Yudhishthira sprach:
Wenn die Kshatriyas schwach sind, dann werden die Räuber ihre Häupter erheben, und aufgrund dieser Verwirrung wird die Kastenordnung zerfallen. Wenn sich daraufhin ein anderer kraftvoller Mann, sei es ein Brahmane, Vaisya oder Shudra, erhebt, um diese Räuber zu schlagen, wahrlich, oh Bester der Könige, wenn er es schafft, das Volk zu beschützen, indem er gerecht den Stab der Herrschaft schwingt, ist diese Tat dann gerechtfertigt oder verstößt sie gegen die Ordnung? Es scheint, daß andere die Waffen ergreifen sollten, wenn sich die Kshatriyas als schwach erweisen.

Bhishma sprach:
Sei er ein Shudra oder ein Mitglied irgendeiner anderen Kaste, wer zum Rettungsfloß auf einem reißendem Strom wird, wo es keine andere Rettung gibt, der verdient zweifellos jeglichen Respekt. Jeder, oh König, auf den sich hilfebedürftige Menschen, die durch Räuber unterdrückt und gequält werden, verlassen können, um glücklich zu leben, verdient es, durch alle liebevoll verehrt zu werden, als ob er ein guter Verwandter wäre. Wer die Ängste von anderen zerstreut, ist immer der Verehrung würdig, oh Nachkomme der Kurus.

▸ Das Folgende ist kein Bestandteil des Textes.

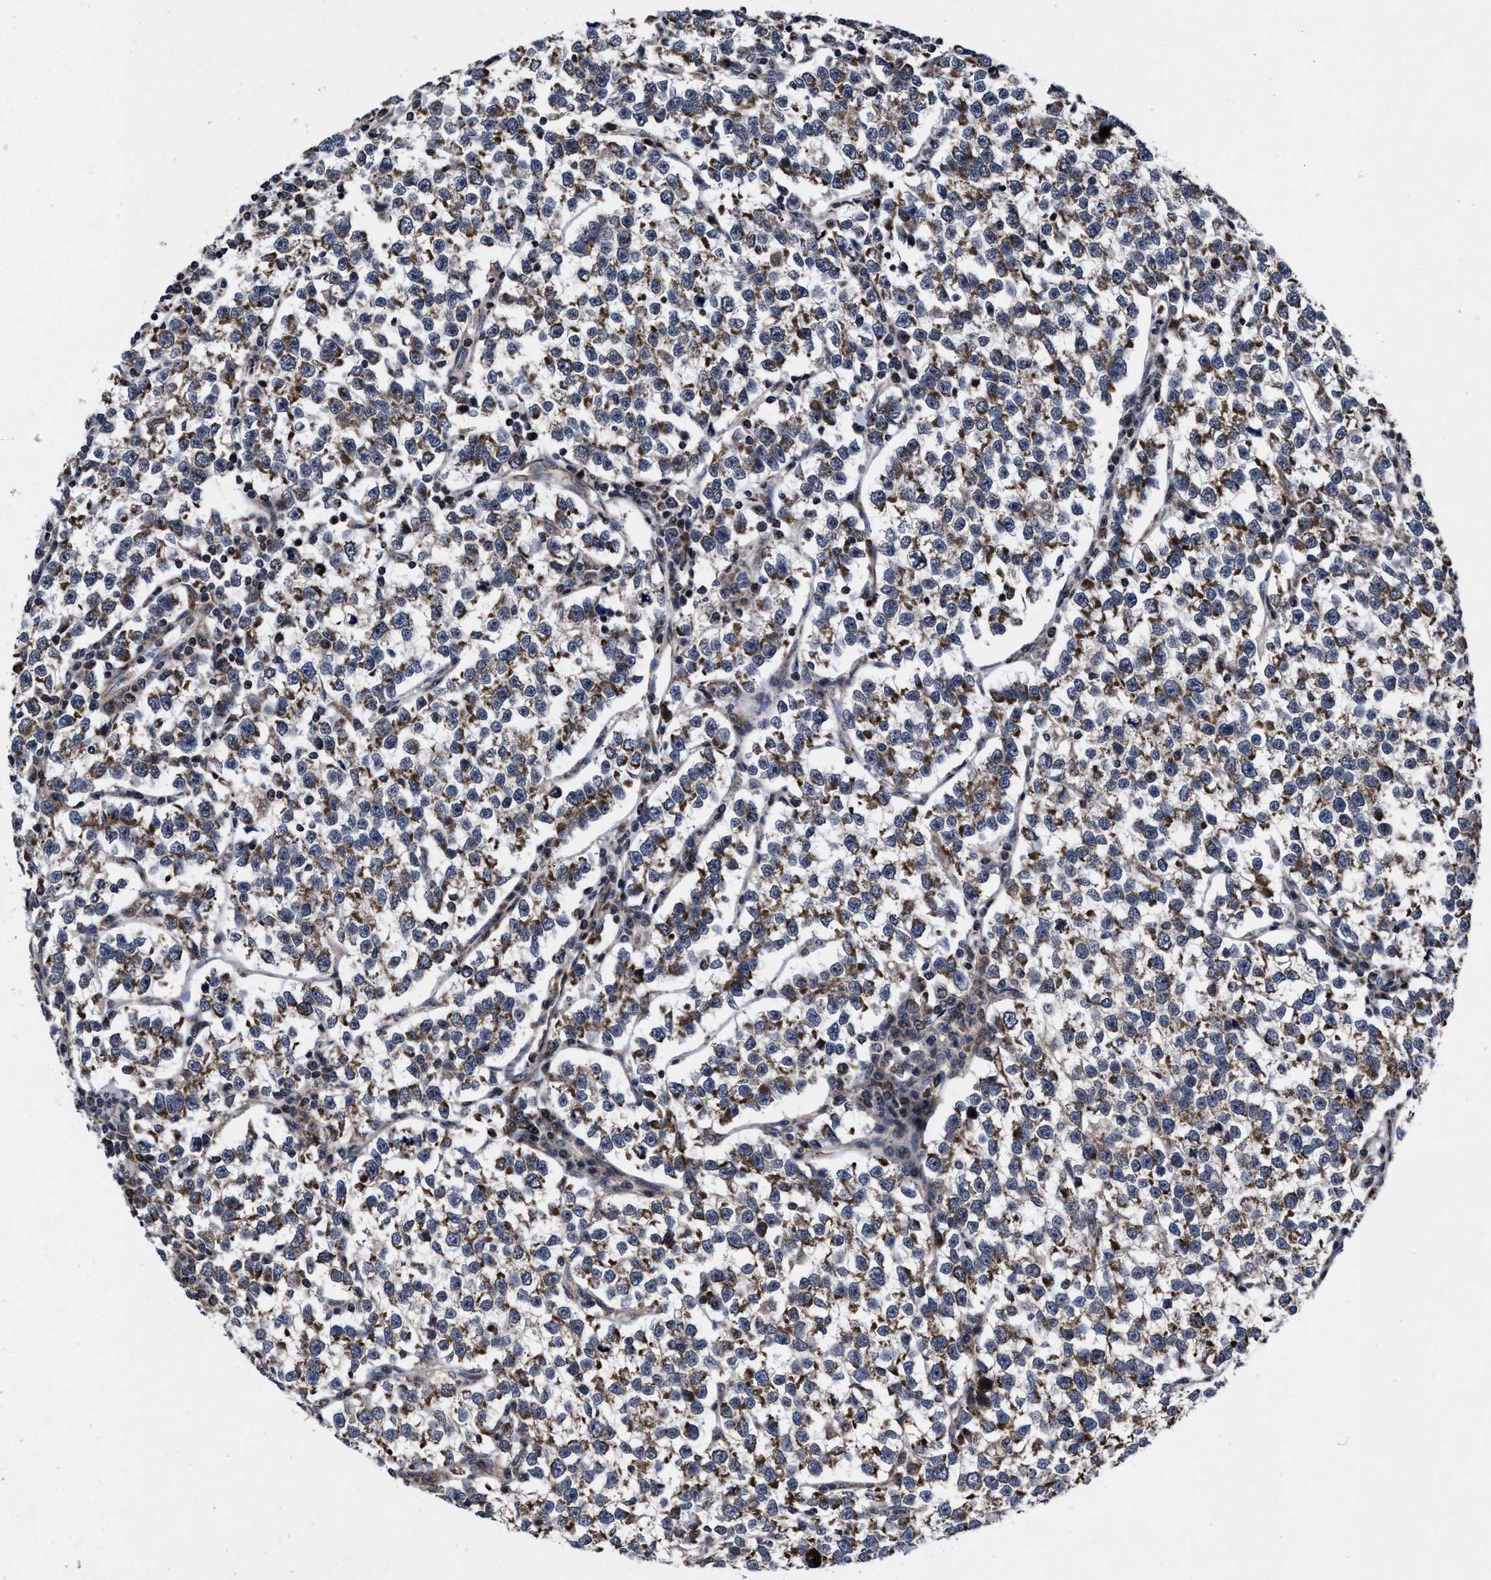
{"staining": {"intensity": "moderate", "quantity": ">75%", "location": "cytoplasmic/membranous"}, "tissue": "testis cancer", "cell_type": "Tumor cells", "image_type": "cancer", "snomed": [{"axis": "morphology", "description": "Normal tissue, NOS"}, {"axis": "morphology", "description": "Seminoma, NOS"}, {"axis": "topography", "description": "Testis"}], "caption": "Testis seminoma tissue reveals moderate cytoplasmic/membranous positivity in approximately >75% of tumor cells, visualized by immunohistochemistry.", "gene": "MRPL50", "patient": {"sex": "male", "age": 43}}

Welchen Sinn haben die Ochsen, die keine Lasten bewegen, die Kühe, die keine Milch geben, oder eine Ehefrau, die unfruchtbar ist? So fragt man sich auch, welchen Sinn ein König hat, der unfähig ist, sein Volk zu beschützen. Wie ein Elefant aus Holz, ein Hirsch aus Leder, ein hilfloser Mann, ein Eunuch oder ein unfruchtbares Feld, so ist ein Brahmane, der die Veden nicht kennt, und ein König, der keinen Schutz gewähren kann. Sie sind beide wie eine Wolke, die sich auflöst und keinen Regen gibt. Nur derjenige, der stets die Rechtschaffenen beschützt und die Übeltäter zügelt, verdient es, ein König zu sein und diese Welt zu regieren.